Admirers of the Borodin vintage 1958 and 1964-69 can luxuriate in these fine sounding and very mellow performances. Everything is beautifully organised and in particular the tonal qualities of the quartet are wonderfully rich and ripe. The Dubinsky-Alexandrov-Shebalin-Berlinsky foursome had very fixed ideas as to this repertoire and that clearly extended to the question of repeats.  In the Mozart Quartet for instance we find repeats well treated in the inner but limited in the outer movements. This however can be persuasively seen as an approach deriving from time and place and I doubt that it will materially impede appreciation of the playing per se.

That performance of K421 stands at the mid-point in time of these three recordings and was taped in 1964. For all the ardent romanticism of the reading there will be many who would consider this – indeed would have considered it back in the mid 1960s – as an imposition of tonal breadth on genuine interpretative freedoms. True there are most attractive things in the trio of the Minuet but the grand seigniorial approach can sap the music making; rhythmic devitalisation is often the result.

Their performance of the Clarinet Quintet with a distinguished colleague, Ivan Mozgovenko, shows similar tendencies - ones, I have to say, with which the clarinettist sounds entirely comfortable. Mellifluous and sonorous – you can hardly miss the very pronounced “bass line” cello of Berlinsky – this is a reading that exalts rarefied beauty but at the expense of inner dynamism. Earlier players such as Kell and his various quartet colleagues often played as slowly but invariably with greater incision and stronger complements of accents and dynamic variation. The result, to my ears at any rate, is that the Mozgovenko-Borodin team sounds lateral and in truth, inert.

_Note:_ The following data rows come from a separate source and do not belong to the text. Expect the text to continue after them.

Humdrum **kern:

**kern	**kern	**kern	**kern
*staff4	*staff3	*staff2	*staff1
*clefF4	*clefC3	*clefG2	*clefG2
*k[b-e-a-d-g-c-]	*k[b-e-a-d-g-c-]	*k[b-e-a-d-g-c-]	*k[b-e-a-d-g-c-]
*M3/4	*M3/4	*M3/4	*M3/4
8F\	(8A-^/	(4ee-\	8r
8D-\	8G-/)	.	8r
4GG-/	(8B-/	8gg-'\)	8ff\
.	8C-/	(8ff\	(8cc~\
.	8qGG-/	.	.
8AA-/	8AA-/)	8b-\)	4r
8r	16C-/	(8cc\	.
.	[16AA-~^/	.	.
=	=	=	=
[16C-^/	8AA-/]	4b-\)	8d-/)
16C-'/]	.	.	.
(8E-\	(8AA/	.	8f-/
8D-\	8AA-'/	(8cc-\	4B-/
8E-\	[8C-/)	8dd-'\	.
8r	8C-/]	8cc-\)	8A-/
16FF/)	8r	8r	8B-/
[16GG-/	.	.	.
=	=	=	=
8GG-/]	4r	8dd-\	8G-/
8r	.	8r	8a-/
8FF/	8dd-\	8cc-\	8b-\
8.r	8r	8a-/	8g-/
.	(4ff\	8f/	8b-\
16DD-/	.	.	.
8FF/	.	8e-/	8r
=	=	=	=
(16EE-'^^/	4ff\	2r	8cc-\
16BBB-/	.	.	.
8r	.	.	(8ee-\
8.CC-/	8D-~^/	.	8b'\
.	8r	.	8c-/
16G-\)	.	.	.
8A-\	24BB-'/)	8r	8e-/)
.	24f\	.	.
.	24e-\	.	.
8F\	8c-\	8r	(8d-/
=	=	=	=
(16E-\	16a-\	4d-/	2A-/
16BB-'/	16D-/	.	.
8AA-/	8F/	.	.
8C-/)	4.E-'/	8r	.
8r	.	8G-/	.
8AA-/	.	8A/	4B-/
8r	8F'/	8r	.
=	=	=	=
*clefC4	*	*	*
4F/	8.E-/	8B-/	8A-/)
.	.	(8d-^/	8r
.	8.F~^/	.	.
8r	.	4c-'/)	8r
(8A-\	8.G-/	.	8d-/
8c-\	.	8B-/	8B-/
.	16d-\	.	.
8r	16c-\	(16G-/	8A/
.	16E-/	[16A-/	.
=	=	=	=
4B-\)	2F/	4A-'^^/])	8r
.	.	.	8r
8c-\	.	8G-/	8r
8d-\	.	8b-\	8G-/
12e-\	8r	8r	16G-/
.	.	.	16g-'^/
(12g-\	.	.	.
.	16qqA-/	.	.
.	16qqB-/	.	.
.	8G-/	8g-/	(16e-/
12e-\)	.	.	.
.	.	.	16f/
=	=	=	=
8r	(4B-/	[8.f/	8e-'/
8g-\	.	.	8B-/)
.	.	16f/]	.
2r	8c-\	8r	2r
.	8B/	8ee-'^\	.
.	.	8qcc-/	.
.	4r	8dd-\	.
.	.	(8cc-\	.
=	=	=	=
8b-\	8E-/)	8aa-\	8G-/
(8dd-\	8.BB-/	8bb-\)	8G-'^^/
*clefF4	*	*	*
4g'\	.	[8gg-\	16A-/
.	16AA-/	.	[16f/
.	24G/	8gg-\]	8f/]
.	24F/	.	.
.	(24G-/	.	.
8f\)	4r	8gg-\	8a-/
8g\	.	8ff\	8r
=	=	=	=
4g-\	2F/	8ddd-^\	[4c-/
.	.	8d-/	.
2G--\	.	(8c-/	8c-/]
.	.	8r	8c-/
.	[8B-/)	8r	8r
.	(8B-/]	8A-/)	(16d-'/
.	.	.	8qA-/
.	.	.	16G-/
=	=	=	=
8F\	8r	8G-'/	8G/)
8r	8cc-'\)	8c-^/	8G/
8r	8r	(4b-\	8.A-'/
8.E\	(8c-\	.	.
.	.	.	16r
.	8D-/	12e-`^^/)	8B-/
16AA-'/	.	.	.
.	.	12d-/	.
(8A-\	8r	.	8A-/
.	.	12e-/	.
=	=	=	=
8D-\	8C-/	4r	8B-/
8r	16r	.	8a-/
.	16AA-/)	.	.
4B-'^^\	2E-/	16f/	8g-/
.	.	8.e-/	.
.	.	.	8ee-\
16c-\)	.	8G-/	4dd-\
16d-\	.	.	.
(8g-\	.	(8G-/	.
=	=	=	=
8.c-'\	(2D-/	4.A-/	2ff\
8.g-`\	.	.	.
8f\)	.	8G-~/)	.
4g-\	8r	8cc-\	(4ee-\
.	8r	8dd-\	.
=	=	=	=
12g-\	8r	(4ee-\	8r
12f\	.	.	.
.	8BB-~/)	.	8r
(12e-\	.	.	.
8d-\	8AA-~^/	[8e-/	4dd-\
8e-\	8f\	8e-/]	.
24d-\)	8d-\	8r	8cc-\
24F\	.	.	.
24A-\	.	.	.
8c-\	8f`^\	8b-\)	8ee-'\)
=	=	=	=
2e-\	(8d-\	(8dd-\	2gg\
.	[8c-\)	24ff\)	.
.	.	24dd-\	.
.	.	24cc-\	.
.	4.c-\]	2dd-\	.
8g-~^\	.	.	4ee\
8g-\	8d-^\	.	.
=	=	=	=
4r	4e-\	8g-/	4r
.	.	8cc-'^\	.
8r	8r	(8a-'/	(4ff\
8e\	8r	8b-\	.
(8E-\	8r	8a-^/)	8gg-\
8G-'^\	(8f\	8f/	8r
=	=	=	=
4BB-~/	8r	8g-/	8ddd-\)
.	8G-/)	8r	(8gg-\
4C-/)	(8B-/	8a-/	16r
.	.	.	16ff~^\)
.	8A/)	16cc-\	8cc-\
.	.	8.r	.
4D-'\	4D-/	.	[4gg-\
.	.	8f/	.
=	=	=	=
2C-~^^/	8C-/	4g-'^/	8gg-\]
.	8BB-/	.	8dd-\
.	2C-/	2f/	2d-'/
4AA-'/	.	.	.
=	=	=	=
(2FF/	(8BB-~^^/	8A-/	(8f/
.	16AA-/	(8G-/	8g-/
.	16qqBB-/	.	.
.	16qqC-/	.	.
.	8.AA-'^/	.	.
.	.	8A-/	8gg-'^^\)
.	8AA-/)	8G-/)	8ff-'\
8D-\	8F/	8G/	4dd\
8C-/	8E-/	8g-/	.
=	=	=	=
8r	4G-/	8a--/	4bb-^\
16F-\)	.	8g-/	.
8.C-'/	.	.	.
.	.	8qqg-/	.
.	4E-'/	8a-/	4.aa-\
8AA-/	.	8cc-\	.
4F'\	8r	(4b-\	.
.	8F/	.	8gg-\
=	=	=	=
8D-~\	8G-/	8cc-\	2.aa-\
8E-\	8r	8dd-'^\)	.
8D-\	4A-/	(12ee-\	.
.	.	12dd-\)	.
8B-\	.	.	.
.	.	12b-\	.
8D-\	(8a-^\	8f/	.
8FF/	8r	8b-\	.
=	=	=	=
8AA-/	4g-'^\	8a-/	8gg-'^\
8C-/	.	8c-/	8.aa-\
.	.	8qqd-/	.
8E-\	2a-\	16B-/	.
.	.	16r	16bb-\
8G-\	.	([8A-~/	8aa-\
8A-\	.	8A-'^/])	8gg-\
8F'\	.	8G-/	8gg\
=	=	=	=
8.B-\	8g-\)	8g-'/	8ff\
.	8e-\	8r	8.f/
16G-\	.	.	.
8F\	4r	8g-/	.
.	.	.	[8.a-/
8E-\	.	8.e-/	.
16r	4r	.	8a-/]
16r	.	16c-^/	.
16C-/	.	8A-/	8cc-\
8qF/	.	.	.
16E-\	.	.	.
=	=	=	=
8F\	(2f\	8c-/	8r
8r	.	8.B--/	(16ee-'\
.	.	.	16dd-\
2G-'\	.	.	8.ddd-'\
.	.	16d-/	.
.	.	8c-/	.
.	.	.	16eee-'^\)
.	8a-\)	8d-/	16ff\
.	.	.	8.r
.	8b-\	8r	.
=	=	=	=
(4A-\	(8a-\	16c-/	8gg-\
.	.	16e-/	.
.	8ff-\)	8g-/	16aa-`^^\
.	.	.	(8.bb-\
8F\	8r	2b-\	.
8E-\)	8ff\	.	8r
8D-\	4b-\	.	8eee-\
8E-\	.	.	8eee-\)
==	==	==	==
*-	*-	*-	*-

The Haydn is the earliest of the recordings. The 1958 group had been together since the early 50s and were already fully armed. But this is a Haydn that sounds, even for the late 1950s, rather too smoothed out and lacking appropriate grit. The intense warmth of the collective vibrato tends to dampen the quixotic and to impede momentum – in this of all quartets.

This is part of a series of Melodiya reissues after a period in which companies such as Aulos had access to the master tapes and issued them using DSD remastering. You should note that K421 was coupled with the Brahms Clarinet Quintet (Mozgovenko again) and issued on Chandos H10151.